(Continued from Part One)
Accidental shootings involving children, random shootings and mass killings make me second guess my right to own a gun. I would say that I consider it more a privilege than the right most Texans claim to have. With the privilege comes serious responsibility and I respect that responsibility. In my opinion, there is no reason for “Joe Citizen” to own or use any type of assault weapon. I have had the opportunity to shoot an AR-15 and yes it was fun but I questioned the owner’s right and the wisdom of such ownership. (Yes, I know that an AR-15 is not considered an assault rifle by gun enthusiasts but it’s pretty powerful to me).

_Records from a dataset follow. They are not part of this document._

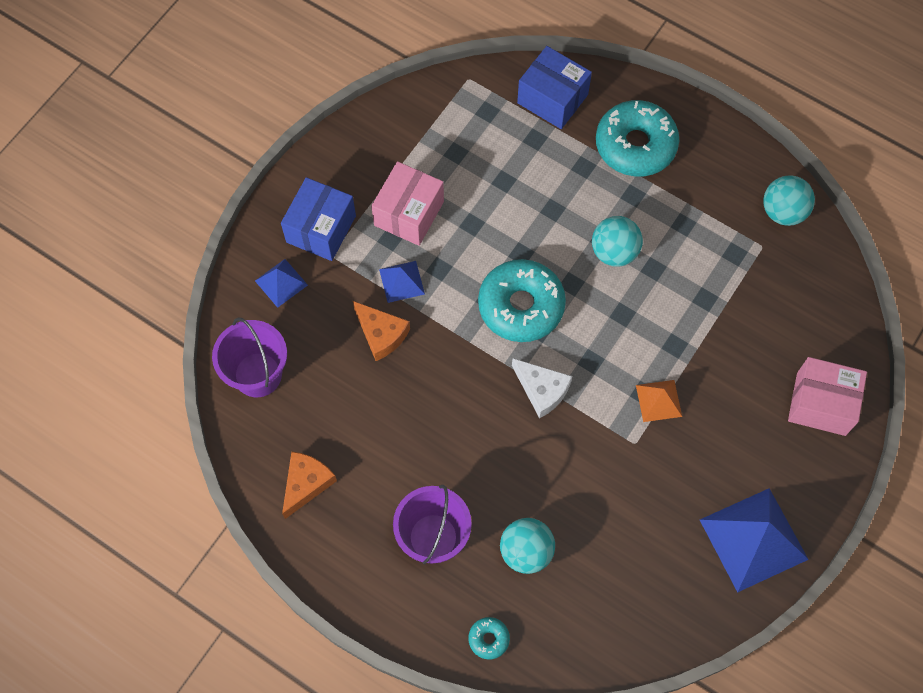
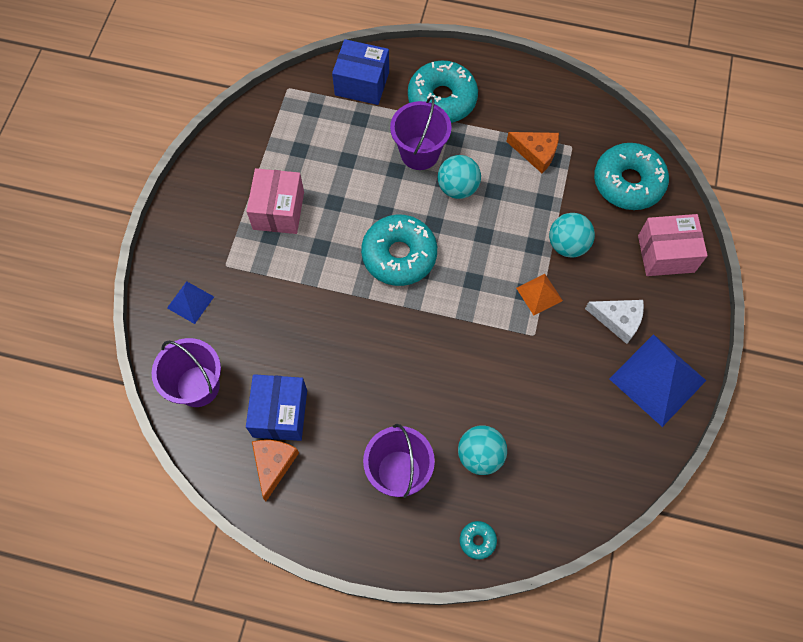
camera: 20 degrees left, 0 degrees up
(321, 229) = (208, 246): blue box -> blue box (280, 413)
(381, 334) = (291, 316): orange cheese -> orange cheese (536, 153)
(402, 281) = (293, 267): blue pyramid -> none
(542, 390) = (442, 317): white cheese -> white cheese (618, 320)
(587, 199) = (419, 153): none -> purple bucket
(783, 212) = (577, 115): turquoise ball -> turquoise ball (567, 245)
(811, 309) = (628, 182): none -> turquoise donut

I knew a policeman who laid his gun on a table and fell asleep. He woke up to his 2 year old son holding his gun to his head and saying, “Bang Daddy”. What he was thinking to have laid that gun on the table, I don’t know but I have a feeling that alcohol was involved. If a person whose job it is to always be armed and ready can make such a mistake, what of those who want a gun because it is cool?

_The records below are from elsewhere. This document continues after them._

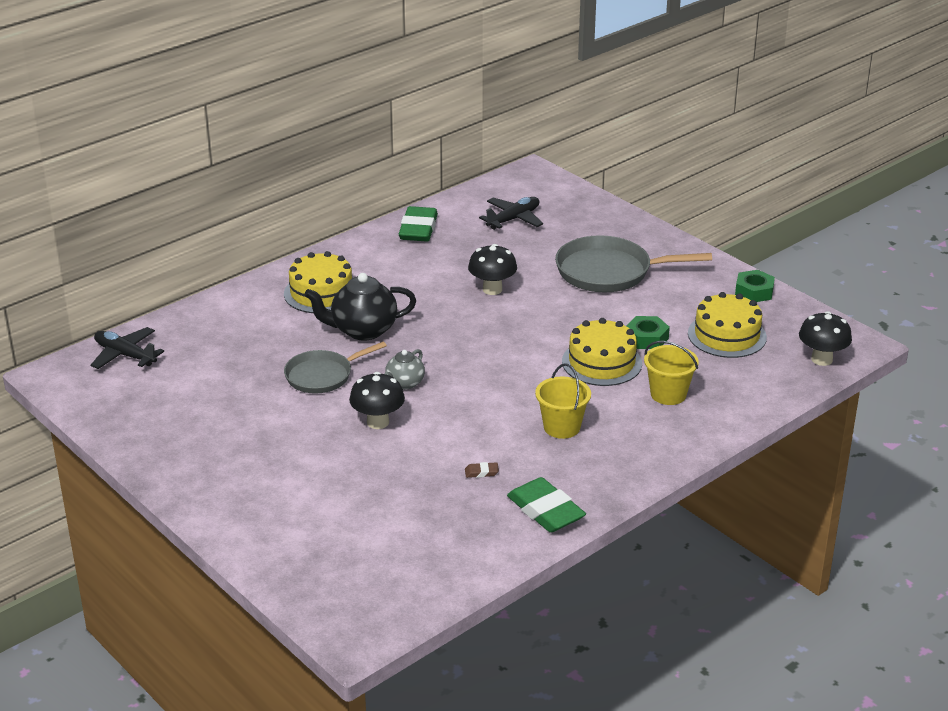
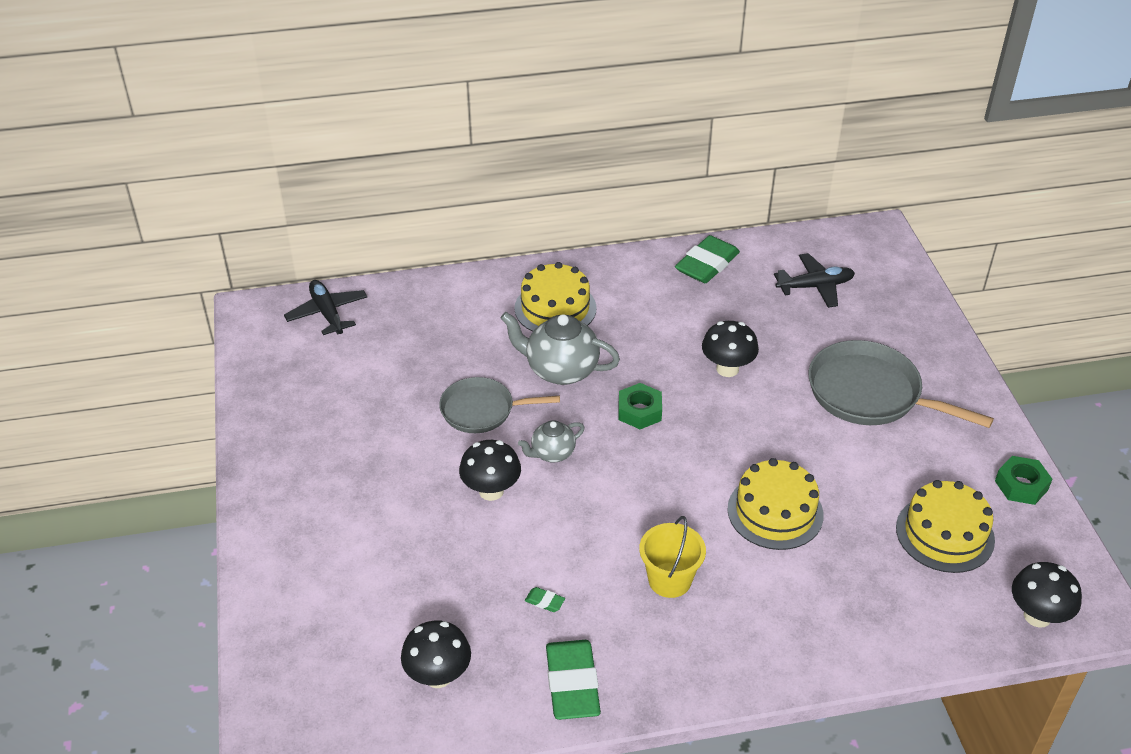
camera: 30 degrees right, 10 degrees up
(362, 330) = (560, 370): black teapot -> grey teapot
(441, 544) = (438, 676): none -> black mushroom
(481, 472) = (544, 601): brown eraser -> green eraser
(646, 338) = (848, 500): green nut -> green nut (639, 411)
(668, 394) = (818, 587): yellow bucket -> none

When I see all this fighting over the “right to bear arms”, I am reminded that a man’s gun has been referred to as an extension of his manhood. I know that is a sexist remark yet living in Texas, you grow up knowing about men and their guns. I do understand that women are also fighting for their right to bear arms.
I don’t think anyone has a “right” to bear arms. I think everyone should have to qualify and be licensed to buy a gun. By qualify, I mean taking gun safety and use classes and show at least a modicum of ability to hit a target. I had to be taught true gun respect such as keeping it in good working condition, how to handle it when not shooting at a target, to properly load my gun, safely clear a jam, shoot at a moving target, shoot while in motion and much more.
In order to prove my point, I will tell you that I scared my instructors more than once by not paying closer attention to where my gun was pointed while not in use. They got frustrated by my lack of progress and were puzzled as to whether I was just nervous or couldn’t understand the principles. As it turns out, I just had to practice at a gun range with no pressure and I had an “aha” moment where I figured out that I was not properly executing my grip.
We are members of Texas Law Shield, LLP. They are somewhat of a legal assurance company for gun owners. We carry a card that has a statement to law enforcement officers stating your rights as a gun owner according to the U.S. Constitution and that any questioning must be suspended until their attorneys are present.